Stored data entries
/---

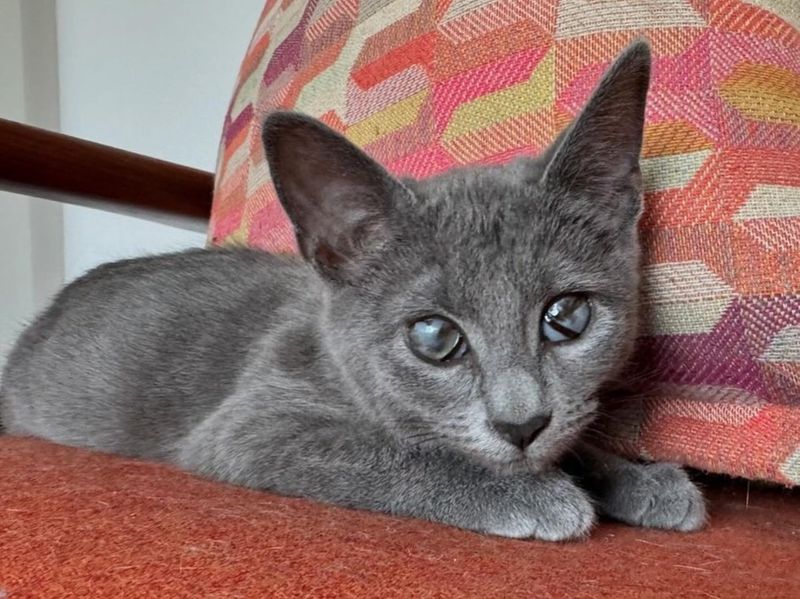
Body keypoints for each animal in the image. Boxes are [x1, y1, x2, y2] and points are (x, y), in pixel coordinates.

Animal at [0, 41, 700, 540]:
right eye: (434, 336)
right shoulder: (249, 426)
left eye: (567, 316)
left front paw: (638, 479)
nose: (521, 422)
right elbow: (391, 452)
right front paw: (538, 494)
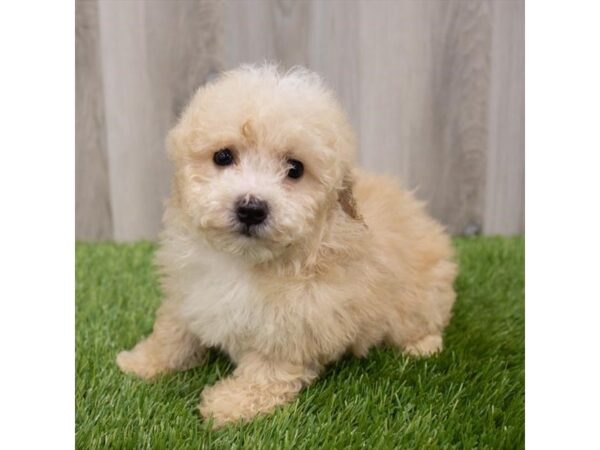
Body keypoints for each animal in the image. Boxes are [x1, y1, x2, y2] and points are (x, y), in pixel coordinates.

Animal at [116, 65, 454, 428]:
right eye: (223, 156)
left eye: (295, 169)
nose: (251, 208)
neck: (244, 261)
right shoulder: (188, 289)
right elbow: (173, 331)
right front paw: (143, 361)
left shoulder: (295, 323)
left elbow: (266, 370)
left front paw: (231, 404)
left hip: (421, 297)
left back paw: (423, 346)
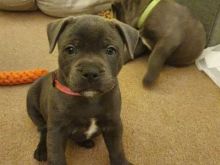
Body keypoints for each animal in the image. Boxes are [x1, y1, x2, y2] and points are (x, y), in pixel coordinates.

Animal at [26, 14, 138, 165]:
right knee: (43, 130)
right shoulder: (56, 130)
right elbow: (56, 154)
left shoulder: (113, 124)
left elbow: (117, 149)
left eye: (110, 50)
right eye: (70, 49)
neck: (89, 98)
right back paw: (42, 150)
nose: (90, 71)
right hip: (32, 105)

\---

Work instructions =>
Look through the entries. Copy out each line with "shoulder" in it.

Answer box =>
right shoulder: (249, 426)
right shoulder: (188, 289)
left shoulder: (295, 323)
right shoulder: (56, 130)
left shoulder: (113, 124)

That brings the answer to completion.